Low-Temperature Charging Strategy Optimization Based on Electrochemical-Aging-Thermal Coupling Model

Lithium plating occurring on anodes of lithium-ion batteries severely restricts fast-charging capability and brings significant degradation when low-temperature charging. Although strict control of lithium plating provides the possibility for undamaged charging, it seriously limits the charging speed. To explore a desirable trade-off between charging time and battery health, this study proposes a model-based low-temperature charging strategy optimization method. Firstly, an electrochemical-aging-thermal coupling model covering lithium plating is established to provide theoretical guidance for the formulation of charging patterns, which considers the reversibility of lithium plating and quantifies the irreversible lithium loss induced by lithium plating.
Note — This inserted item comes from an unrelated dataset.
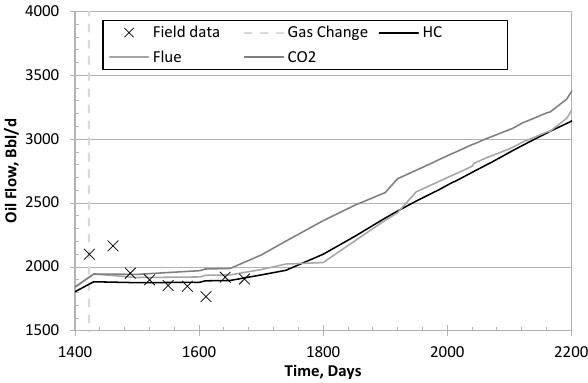
Figure 21. Oil production after different gas injection. Symbols: field measurements; continuous line: baseline.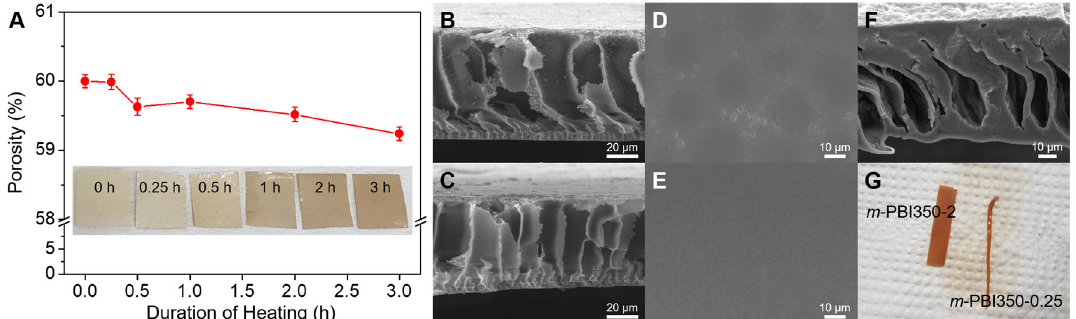
Figure 3. ( A ) n -Butanol adsorption porosity (%) values of m -PBI350-x membranes with respect to duration of heating time at 350 °C (inset: digital camera photographs of m -PBI350-x membranes). Scanning electron microscopy images of the cross-section of ( B ) m -PBI350-0 and ( C ) m -PBI350-3; and the membrane surface of ( D ) m -PBI350-3 glass side and ( E ) air side. ( F ) Cross-section of m -PBI350- 0.25 and ( G ) image of the membrane after acid removal.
Furthermore, a multi-step constant current charging strategy with segmented optimization based on the battery health state is designed using a genetic algorithm. The charging strategy breaks through the limitation of lithium plating free boundary and effectively shortens the low-temperature charging time. Compared with the constant current charging method at -15 °C, the optimized multi-step constant current charging strategy achieves a 9 cycles extension and a 0.12% reduction in average capacity loss per cycle while shortening average charging time per cycle by 12 min, which provides feasible health-conscious charging.